Epilepsy Information

When did I have seizures?


• I had seizures as a child.  If this is true for you, your childhood may have been a bit complicated by the seizures themselves and the medication side effects.  School may have been difficult and you may not have been able to do as well as you wished you could.  Your ability to be a social person may have been jeopardized, as well.

• I had seizures in my teens.  If this is true for you, along with the seizures and medication side effects, you were unable to drive.  For some, this may not have stood in the way of getting an after school job, but for many it meant the difference between working and missing out on the first opportunity to experience what it means to work and get a paycheck.  And again, fear of a seizure may have created a social isolation that was hard for you to avoid.

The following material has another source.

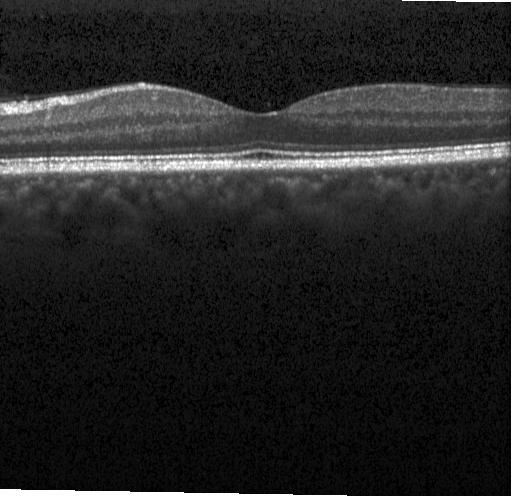
Spectral-domain OCT; retinal OCT B-scan; acquired on a Heidelberg Spectralis
This B-scan demonstrates no CNV, no DME, and no drusen.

• I had seizures as a young adult.  If this is true for you, along with the seizures, medication side effects, inability to drive and the lack of teen-year work experience, you now needed to factor epilepsy in to a choice or ability to go to college.  Were you not accepted into the college of your choice?  Was distance and transportation a driving factor in your college choice instead of desire to pursue the career you feel you would have succeeded at?  Were you able to blend with people your own age and sharpen those people skills that are such an important part of employment?

• I left high school and went right to work.  If this is true for you, maybe it was your epilepsy and uncontrolled seizures that drove your job choice and not your ability or desire.  You may have felt trapped in that first job at the beginning and then, it could have just become comfortable.  No need to move.  No need to make a change.  No need to think ahead.  It’s working isn’t it?